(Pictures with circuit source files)
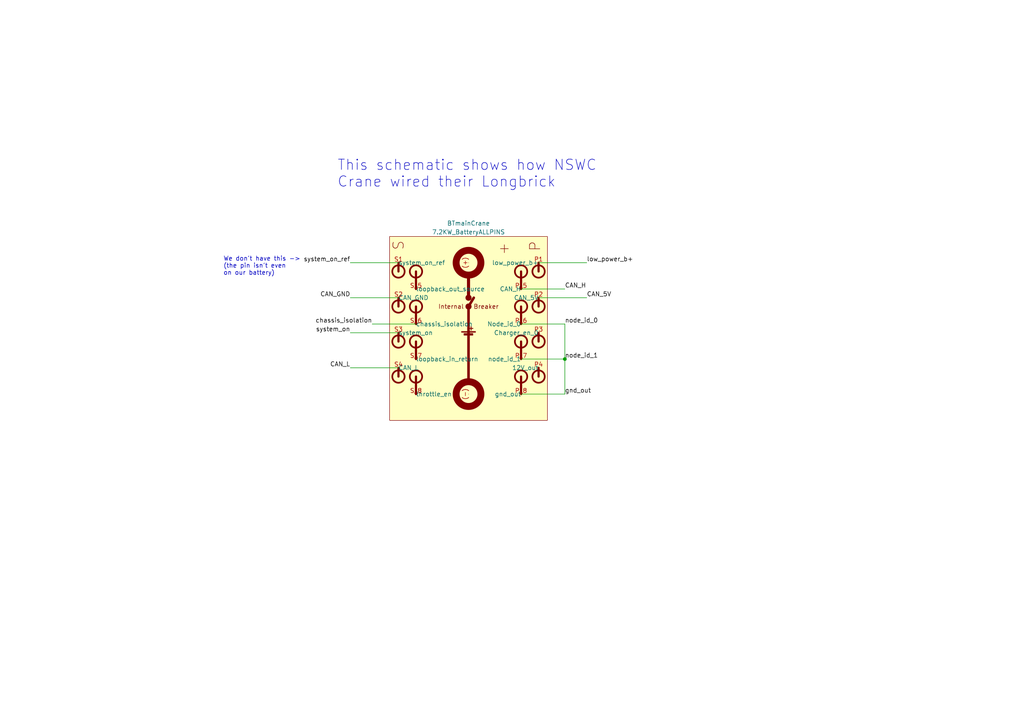
<source format=kicad_sch>
(kicad_sch (version 20211123) (generator eeschema)

  (uuid f9c66789-e1a0-4bb9-97df-e972512f8f51)

  (paper "A4")

  

  (junction (at 163.83 104.14) (diameter 0) (color 0 0 0 0)
    (uuid e309c698-34bc-4c24-b0a8-689ca6e7fc82)
  )

  (wire (pts (xy 156.21 86.36) (xy 170.18 86.36))
    (stroke (width 0) (type default) (color 0 0 0 0))
    (uuid 0e7538c2-016a-4b0a-b429-1a4010d4bec1)
  )
  (wire (pts (xy 101.6 86.36) (xy 115.57 86.36))
    (stroke (width 0) (type default) (color 0 0 0 0))
    (uuid 10ce01eb-54bd-435e-9c12-2f05ea7a2d32)
  )
  (wire (pts (xy 163.83 93.98) (xy 163.83 104.14))
    (stroke (width 0) (type default) (color 0 0 0 0))
    (uuid 41076bde-6f83-4d2f-a957-c45b28431b77)
  )
  (wire (pts (xy 101.6 76.2) (xy 115.57 76.2))
    (stroke (width 0) (type default) (color 0 0 0 0))
    (uuid 50d06c3c-96d7-4584-9da6-d1c80fb2697e)
  )
  (wire (pts (xy 151.13 83.82) (xy 163.83 83.82))
    (stroke (width 0) (type default) (color 0 0 0 0))
    (uuid 56db325b-d7a9-4ce5-b46d-49c775f45d01)
  )
  (wire (pts (xy 151.13 114.3) (xy 163.83 114.3))
    (stroke (width 0) (type default) (color 0 0 0 0))
    (uuid 78a27801-c32d-44c9-8ec5-de18496c60d0)
  )
  (wire (pts (xy 151.13 93.98) (xy 163.83 93.98))
    (stroke (width 0) (type default) (color 0 0 0 0))
    (uuid 7afdeccd-bd3c-4b8c-bbbf-819ca2285d1f)
  )
  (wire (pts (xy 107.95 93.98) (xy 120.65 93.98))
    (stroke (width 0) (type default) (color 0 0 0 0))
    (uuid b858988c-a5ec-42bf-9ceb-7fad73149ef0)
  )
  (wire (pts (xy 101.6 106.68) (xy 115.57 106.68))
    (stroke (width 0) (type default) (color 0 0 0 0))
    (uuid b97abd82-f56c-4ae0-9e57-83ed141653b2)
  )
  (wire (pts (xy 101.6 96.52) (xy 115.57 96.52))
    (stroke (width 0) (type default) (color 0 0 0 0))
    (uuid cf88fb36-887f-405e-9ae3-6fae9f106d42)
  )
  (wire (pts (xy 151.13 104.14) (xy 163.83 104.14))
    (stroke (width 0) (type default) (color 0 0 0 0))
    (uuid dccedb84-1752-4408-8a1f-65c44c8f427c)
  )
  (wire (pts (xy 156.21 76.2) (xy 170.18 76.2))
    (stroke (width 0) (type default) (color 0 0 0 0))
    (uuid e3ad9f52-0915-4d75-8fd3-9eb25ddbc4a9)
  )
  (wire (pts (xy 163.83 114.3) (xy 163.83 104.14))
    (stroke (width 0) (type default) (color 0 0 0 0))
    (uuid f8379f03-deba-49da-9fb9-4754b5188e07)
  )

  (text "This schematic shows how NSWC\nCrane wired their Longbrick"
    (at 97.79 54.61 0)
    (effects (font (size 3 3)) (justify left bottom))
    (uuid 8a6211d4-c54c-45e4-97af-165a672b0394)
  )
  (text "We don't have this ->\n(the pin isn't even\non our battery)"
    (at 64.77 80.01 0)
    (effects (font (size 1.27 1.27)) (justify left bottom))
    (uuid ba93701c-c66b-49fe-b5d8-732c4dac9811)
  )

  (label "chassis_isolation" (at 107.95 93.98 180)
    (effects (font (size 1.27 1.27)) (justify right bottom))
    (uuid 150df221-7e7e-4816-8edb-b319e711fce5)
  )
  (label "CAN_GND" (at 101.6 86.36 180)
    (effects (font (size 1.27 1.27)) (justify right bottom))
    (uuid 3325308b-b50f-4831-b2ef-dfa1a56c3e59)
  )
  (label "CAN_L" (at 101.6 106.68 180)
    (effects (font (size 1.27 1.27)) (justify right bottom))
    (uuid 49bf70e6-18a3-4d9f-b049-c076c9bf81ca)
  )
  (label "gnd_out" (at 163.83 114.3 0)
    (effects (font (size 1.27 1.27)) (justify left bottom))
    (uuid 4be9c89d-a2fb-403c-9fd1-9dfa46f4e7db)
  )
  (label "CAN_5V" (at 170.18 86.36 0)
    (effects (font (size 1.27 1.27)) (justify left bottom))
    (uuid 64744130-396e-407e-ae82-43bd8f31c8ca)
  )
  (label "node_id_1" (at 163.83 104.14 0)
    (effects (font (size 1.27 1.27)) (justify left bottom))
    (uuid 66a2d04d-7713-41c9-9f98-61de8da81e02)
  )
  (label "low_power_b+" (at 170.18 76.2 0)
    (effects (font (size 1.27 1.27)) (justify left bottom))
    (uuid 7791c547-9d7d-4acf-8ea4-b772b1bf739e)
  )
  (label "system_on" (at 101.6 96.52 180)
    (effects (font (size 1.27 1.27)) (justify right bottom))
    (uuid 8e346394-4ed9-42b8-ad6d-fb6e27d1ed1d)
  )
  (label "system_on_ref" (at 101.6 76.2 180)
    (effects (font (size 1.27 1.27)) (justify right bottom))
    (uuid a106d843-8281-4577-87d8-da52f25bf5da)
  )
  (label "node_id_0" (at 163.83 93.98 0)
    (effects (font (size 1.27 1.27)) (justify left bottom))
    (uuid af56cad6-f46b-42fe-af07-1f76c7da152b)
  )
  (label "CAN_H" (at 163.83 83.82 0)
    (effects (font (size 1.27 1.27)) (justify left bottom))
    (uuid ccb24f75-b975-4916-abde-12cb98ad7e9a)
  )

  (symbol (lib_id "CamachosSymbols:7.2KW_BatteryALLPINS") (at 135.89 93.98 0) (unit 1)
    (in_bom yes) (on_board yes)
    (uuid ed4209e1-19f1-42ec-b41d-c1e91974f061)
    (property "Reference" "BTmainCrane" (id 0) (at 135.89 64.77 0))
    (property "Value" "7.2KW_BatteryALLPINS" (id 1) (at 135.89 67.31 0))
    (property "Footprint" "" (id 2) (at 124.587 93.98 0)
      (effects (font (size 1.27 1.27)) hide)
    )
    (property "Datasheet" "~" (id 3) (at 124.587 93.98 0)
      (effects (font (size 1.27 1.27) italic) hide)
    )
    (pin "(+)" (uuid d76218f8-4d6d-4853-8037-5ab52d5c762f))
    (pin "(-)" (uuid bb264401-0eba-455b-b99f-6d7183faa6be))
    (pin "P1" (uuid d1131603-6a7f-4dc3-acfa-a663a189d6fd))
    (pin "P2" (uuid 4421fda5-b0c6-4ebe-a485-dbffc5761f5e))
    (pin "P3" (uuid b20c34c0-8ee6-4600-a474-657fccc1ffe1))
    (pin "P4" (uuid d04219ac-832d-432f-a3b2-983cc977ad11))
    (pin "P_5" (uuid 5822fc21-57e1-4579-ab94-44f03ee0e187))
    (pin "P_6" (uuid adf19515-d90c-4c3c-b9c5-46dc7c588612))
    (pin "P_7" (uuid 8e443c67-3f40-4c4a-bf6c-5f7770b54dbb))
    (pin "P_8" (uuid 22ebc72f-0fa1-4754-a896-c57d92b077d9))
    (pin "S1" (uuid f183573c-c83b-4ea0-8c14-ee483a1b6528))
    (pin "S2" (uuid abcff475-d3d4-4beb-a8e3-6e4b1aa6358d))
    (pin "S3" (uuid aa64098e-2017-48cf-8654-b25a438c7e82))
    (pin "S4" (uuid b3744bf3-527f-44c9-8849-fab85c3d68cf))
    (pin "S_5" (uuid f1887b4f-c11f-4e15-a4bc-bd8b32c4d408))
    (pin "S_6" (uuid 5ce57992-ff3d-47cd-b3e8-9e1138415d16))
    (pin "S_7" (uuid 6f7ceb71-fe04-4bae-ae74-bb5c7a47135e))
    (pin "S_8" (uuid 3e10fc38-279a-4086-be39-5d72443b43a8))
  )
)

</source>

Task:
Return every line above that contains the word "property".

Result of the task:
    (property "Reference" "BTmainCrane" (id 0) (at 135.89 64.77 0))
    (property "Value" "7.2KW_BatteryALLPINS" (id 1) (at 135.89 67.31 0))
    (property "Footprint" "" (id 2) (at 124.587 93.98 0)
    (property "Datasheet" "~" (id 3) (at 124.587 93.98 0)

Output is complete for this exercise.